### Requirement A
In the liturgy reflection below, starting with "LITURGY MATTERS: An" and going on through "over the weekend?", write the passage out again but switch "journey" to "pilgrimage".

### Document segment

LITURGY MATTERS: An invitation to participate fully, consciously and actively in the very life of God

Here we are in the middle of the first week of Lent at the start of our six week journey of renewal and conversion. What difference did your reflection on last week’s Liturgy Matters make to your participation in liturgy over the weekend?  

This week Nick plunges us into the third and deepest level of our liturgical participation which is all about living our baptismal life and mission.  Take some space and ponder what this reflection reveals to you about our liturgy, your participation and your life.

Pastoral liturgists are “keepers of the fire”: The third level of liturgical participation

 by Nick Wagner 

We said earlier that there are three levels of liturgical participation: what happens, what gets accomplished, and why we do what we do.

These three levels overlap, and everyone present is participating at all three levels all the time. But there can be greater and lesser degrees of participation. So, somewhat obviously, the higher the level of participation, the more effective the liturgy.

Why we celebrate the liturgy

I want to start with the third level first—the “why.” Why we celebrate the Eucharist, for example, is so that “we who are nourished by the Body and Blood of your Son and filled with his Holy Spirit may become one body, one Spirit in Christ” (Eucharistic Prayer III).

This oneness with the Divine can be said to be the “why” of any liturgy. It is not a unity that is limited to the time and place of the liturgy itself. It is a unity with a mission. At the end of the liturgy, we are dismissed (sent on mission) to unite the whole world with God. Liturgical theologian Mark Searle wrote:

Ultimately then, full, conscious, and active participation in the liturgy means nothing less than full conscious, active participation in the life of grace, lived and manifested individually and collectively as union with God and communion with all humanity.(Called to Participate: Theological, Ritual, and Social Perspectives, 38)

What cannot be conveyed here, and what is barely conveyed in the liturgy, is how utterly impossible this unity with God is. We cannot begin to imagine who God is, much less imagine what unity with God would be. It is deep mystery that is beyond our small human limitations.

Out of great love for us, however, God chooses to reveal. Throughout human history and culminating in the sending of the Son, God has pulled back the veil of mystery that separates us. Through the grace of God’s Holy Spirit, we can make out a bit of the face of God—but indistinctly, as though looking through a dark glass or a dim mirror (see 1 Cor 13:12).

Participating in the liturgy is risky

The act of liturgy is the risky action of approaching that mostly-veiled face and daring to peer more deeply into the beyond. It is a task that should inspire holy fear in our hearts (see Heb 10:31). To approach the Divine is not fearful because God is not loving. It is fearful because to know the holiness of God is to come face-to-face with our own unholiness. It is to come face-to-face with our impending death.

But our faith reminds us that in death there is life. “If we have died with Christ, we believe that we will also live with him” (Rom 6:8, NRSV).

(Excerpts from a dataset)
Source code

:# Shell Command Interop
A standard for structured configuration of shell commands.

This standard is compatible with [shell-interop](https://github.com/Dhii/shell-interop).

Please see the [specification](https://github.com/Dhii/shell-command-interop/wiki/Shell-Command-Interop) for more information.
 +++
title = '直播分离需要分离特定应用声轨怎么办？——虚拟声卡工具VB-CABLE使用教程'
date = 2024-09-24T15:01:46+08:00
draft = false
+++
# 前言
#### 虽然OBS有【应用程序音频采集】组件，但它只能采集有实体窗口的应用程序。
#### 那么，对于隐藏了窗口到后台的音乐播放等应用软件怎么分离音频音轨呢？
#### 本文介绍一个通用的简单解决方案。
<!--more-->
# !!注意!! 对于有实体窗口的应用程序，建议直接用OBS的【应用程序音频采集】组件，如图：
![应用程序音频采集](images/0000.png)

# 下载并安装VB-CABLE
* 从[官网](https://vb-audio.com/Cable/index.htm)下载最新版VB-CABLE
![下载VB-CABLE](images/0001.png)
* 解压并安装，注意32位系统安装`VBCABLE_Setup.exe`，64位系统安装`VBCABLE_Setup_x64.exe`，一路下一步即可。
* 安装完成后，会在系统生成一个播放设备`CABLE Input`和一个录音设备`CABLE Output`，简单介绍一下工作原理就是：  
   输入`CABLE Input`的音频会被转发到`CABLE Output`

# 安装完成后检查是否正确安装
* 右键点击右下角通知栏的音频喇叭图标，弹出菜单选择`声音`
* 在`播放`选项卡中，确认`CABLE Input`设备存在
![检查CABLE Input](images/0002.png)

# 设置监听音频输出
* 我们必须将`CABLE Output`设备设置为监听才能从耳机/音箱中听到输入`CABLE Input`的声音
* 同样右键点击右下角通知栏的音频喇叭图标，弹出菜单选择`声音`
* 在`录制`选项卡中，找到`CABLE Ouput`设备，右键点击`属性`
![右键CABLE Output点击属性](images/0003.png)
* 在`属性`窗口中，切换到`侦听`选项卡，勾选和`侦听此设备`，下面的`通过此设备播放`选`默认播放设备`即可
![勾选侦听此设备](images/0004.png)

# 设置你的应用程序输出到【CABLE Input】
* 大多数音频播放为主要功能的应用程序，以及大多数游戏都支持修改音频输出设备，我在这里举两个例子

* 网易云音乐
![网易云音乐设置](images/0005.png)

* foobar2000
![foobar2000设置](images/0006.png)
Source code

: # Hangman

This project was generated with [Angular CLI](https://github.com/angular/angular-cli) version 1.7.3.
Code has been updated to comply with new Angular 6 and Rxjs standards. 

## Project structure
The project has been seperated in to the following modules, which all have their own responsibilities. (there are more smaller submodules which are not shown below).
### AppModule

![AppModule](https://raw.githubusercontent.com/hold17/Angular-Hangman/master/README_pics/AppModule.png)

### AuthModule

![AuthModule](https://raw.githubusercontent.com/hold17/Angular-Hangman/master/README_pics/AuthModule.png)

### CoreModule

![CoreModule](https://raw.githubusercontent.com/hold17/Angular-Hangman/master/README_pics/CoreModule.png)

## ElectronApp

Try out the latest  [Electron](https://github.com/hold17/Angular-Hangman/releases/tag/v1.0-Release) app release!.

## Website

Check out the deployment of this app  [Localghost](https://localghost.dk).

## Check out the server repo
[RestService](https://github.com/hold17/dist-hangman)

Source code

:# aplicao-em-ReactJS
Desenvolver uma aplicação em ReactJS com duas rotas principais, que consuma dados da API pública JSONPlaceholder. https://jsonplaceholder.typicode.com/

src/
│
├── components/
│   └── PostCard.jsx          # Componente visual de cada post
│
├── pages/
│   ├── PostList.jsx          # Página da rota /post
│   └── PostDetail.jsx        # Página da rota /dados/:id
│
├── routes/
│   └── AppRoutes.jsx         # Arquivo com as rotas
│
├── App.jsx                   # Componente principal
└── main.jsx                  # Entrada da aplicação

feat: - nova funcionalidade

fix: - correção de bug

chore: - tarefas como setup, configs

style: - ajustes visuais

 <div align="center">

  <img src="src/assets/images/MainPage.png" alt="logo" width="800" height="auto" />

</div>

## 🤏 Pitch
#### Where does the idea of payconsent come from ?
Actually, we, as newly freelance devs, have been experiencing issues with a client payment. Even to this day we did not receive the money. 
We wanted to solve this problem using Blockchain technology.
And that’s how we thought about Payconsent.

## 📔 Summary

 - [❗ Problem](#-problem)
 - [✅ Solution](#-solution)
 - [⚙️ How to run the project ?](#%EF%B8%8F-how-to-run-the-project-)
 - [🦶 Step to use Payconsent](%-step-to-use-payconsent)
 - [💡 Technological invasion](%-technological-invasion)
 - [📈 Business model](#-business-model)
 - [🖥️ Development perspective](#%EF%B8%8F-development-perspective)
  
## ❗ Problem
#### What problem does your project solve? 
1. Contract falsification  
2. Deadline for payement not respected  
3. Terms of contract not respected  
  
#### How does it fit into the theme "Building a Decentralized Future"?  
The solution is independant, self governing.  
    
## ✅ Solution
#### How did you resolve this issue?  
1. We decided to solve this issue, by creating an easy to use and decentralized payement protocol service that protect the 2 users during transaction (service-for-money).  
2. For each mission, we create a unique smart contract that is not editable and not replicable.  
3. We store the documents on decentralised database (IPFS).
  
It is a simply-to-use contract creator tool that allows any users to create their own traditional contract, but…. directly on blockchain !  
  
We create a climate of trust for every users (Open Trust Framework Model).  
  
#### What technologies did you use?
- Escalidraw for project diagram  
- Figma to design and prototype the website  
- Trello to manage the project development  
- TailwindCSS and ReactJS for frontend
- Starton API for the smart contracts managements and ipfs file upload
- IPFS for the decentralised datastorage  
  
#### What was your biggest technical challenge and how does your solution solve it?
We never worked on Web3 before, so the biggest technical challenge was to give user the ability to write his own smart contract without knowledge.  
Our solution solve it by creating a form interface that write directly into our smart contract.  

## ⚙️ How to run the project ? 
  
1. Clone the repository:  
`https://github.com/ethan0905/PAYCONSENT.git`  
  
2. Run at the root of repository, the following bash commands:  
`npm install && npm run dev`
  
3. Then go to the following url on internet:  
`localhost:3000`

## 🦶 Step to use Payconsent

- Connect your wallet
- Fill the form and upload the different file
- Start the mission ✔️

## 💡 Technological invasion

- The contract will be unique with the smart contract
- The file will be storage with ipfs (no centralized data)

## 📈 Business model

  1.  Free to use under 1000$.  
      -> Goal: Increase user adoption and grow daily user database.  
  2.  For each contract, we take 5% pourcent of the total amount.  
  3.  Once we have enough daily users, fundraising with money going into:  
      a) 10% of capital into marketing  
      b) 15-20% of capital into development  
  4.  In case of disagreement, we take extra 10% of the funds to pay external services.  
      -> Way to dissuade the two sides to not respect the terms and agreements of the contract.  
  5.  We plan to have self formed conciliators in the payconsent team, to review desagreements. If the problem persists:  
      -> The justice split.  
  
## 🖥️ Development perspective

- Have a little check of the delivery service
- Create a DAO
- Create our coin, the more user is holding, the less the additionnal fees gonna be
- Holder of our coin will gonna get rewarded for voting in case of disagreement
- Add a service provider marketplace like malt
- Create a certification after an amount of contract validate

==

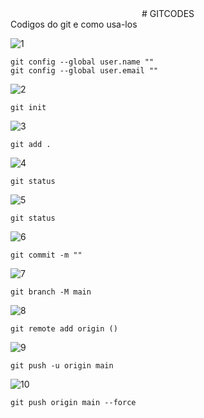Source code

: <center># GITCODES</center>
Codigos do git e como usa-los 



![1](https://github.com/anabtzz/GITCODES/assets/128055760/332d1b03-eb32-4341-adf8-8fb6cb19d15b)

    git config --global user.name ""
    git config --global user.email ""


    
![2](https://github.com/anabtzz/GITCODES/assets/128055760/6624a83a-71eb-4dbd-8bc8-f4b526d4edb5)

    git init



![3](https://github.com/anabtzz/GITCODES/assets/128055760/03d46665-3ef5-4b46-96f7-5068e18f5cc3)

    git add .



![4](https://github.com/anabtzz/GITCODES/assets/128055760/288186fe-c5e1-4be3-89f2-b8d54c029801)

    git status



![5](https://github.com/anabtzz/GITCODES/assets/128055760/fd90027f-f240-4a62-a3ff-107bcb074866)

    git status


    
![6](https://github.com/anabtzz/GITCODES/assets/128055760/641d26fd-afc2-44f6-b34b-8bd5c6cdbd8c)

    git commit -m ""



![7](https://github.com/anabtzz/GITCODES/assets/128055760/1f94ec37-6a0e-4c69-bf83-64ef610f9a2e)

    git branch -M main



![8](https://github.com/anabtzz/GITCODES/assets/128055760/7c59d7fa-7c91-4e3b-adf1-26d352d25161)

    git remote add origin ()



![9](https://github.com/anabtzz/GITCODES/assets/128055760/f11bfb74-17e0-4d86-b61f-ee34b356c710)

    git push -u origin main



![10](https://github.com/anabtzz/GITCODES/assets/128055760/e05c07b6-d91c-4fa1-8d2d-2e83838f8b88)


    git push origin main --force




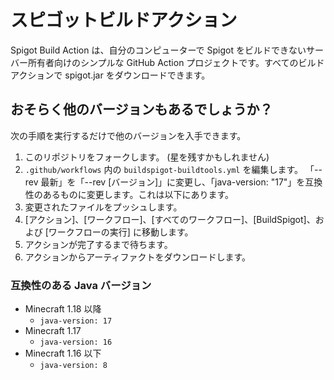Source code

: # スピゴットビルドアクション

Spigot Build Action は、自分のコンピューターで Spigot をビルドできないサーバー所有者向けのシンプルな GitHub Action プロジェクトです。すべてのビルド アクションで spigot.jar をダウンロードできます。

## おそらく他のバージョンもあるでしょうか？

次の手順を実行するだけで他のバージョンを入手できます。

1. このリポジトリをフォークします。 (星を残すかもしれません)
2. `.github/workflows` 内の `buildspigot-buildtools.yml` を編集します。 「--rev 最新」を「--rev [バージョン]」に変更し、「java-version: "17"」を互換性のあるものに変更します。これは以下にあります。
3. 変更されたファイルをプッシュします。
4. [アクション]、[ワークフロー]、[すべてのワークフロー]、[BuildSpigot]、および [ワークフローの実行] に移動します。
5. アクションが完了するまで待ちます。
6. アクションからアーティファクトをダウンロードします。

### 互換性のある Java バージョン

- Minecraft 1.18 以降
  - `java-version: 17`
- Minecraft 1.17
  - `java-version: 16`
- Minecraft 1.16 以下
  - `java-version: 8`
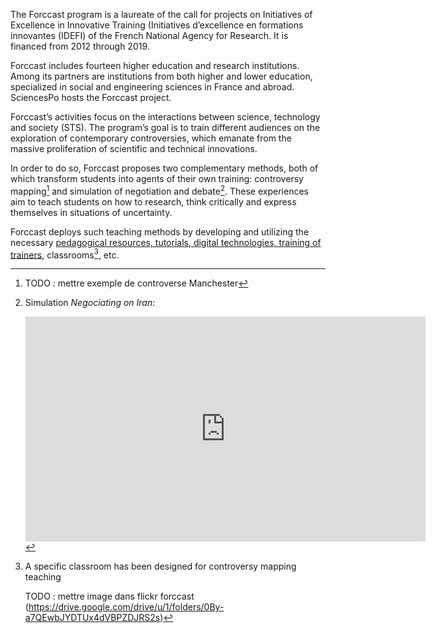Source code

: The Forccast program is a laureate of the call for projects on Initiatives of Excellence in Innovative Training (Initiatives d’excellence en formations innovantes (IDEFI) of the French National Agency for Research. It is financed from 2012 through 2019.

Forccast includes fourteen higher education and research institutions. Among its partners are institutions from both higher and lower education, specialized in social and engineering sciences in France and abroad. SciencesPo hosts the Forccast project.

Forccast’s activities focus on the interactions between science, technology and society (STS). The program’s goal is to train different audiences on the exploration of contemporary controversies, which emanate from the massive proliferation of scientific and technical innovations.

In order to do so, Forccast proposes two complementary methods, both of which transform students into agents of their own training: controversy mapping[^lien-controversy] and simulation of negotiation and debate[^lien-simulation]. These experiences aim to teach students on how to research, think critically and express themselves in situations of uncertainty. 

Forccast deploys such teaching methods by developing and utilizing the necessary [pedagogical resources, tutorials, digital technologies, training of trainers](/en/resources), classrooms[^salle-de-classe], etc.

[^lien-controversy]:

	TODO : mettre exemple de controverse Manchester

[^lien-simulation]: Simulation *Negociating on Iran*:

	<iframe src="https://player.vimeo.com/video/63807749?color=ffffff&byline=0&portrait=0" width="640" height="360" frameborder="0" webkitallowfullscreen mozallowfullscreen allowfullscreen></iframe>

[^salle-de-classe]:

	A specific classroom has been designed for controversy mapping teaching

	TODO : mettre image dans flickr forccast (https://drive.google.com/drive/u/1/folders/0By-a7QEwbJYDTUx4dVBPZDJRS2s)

### Requirement B
How many lines of the entries above contain the string "money"? Reply with the number only.

### Output A
LITURGY MATTERS: An invitation to participate fully, consciously and actively in the very life of God

Here we are in the middle of the first week of Lent at the start of our six week pilgrimage of renewal and conversion. What difference did your reflection on last week’s Liturgy Matters make to your participation in liturgy over the weekend?

### Output B
3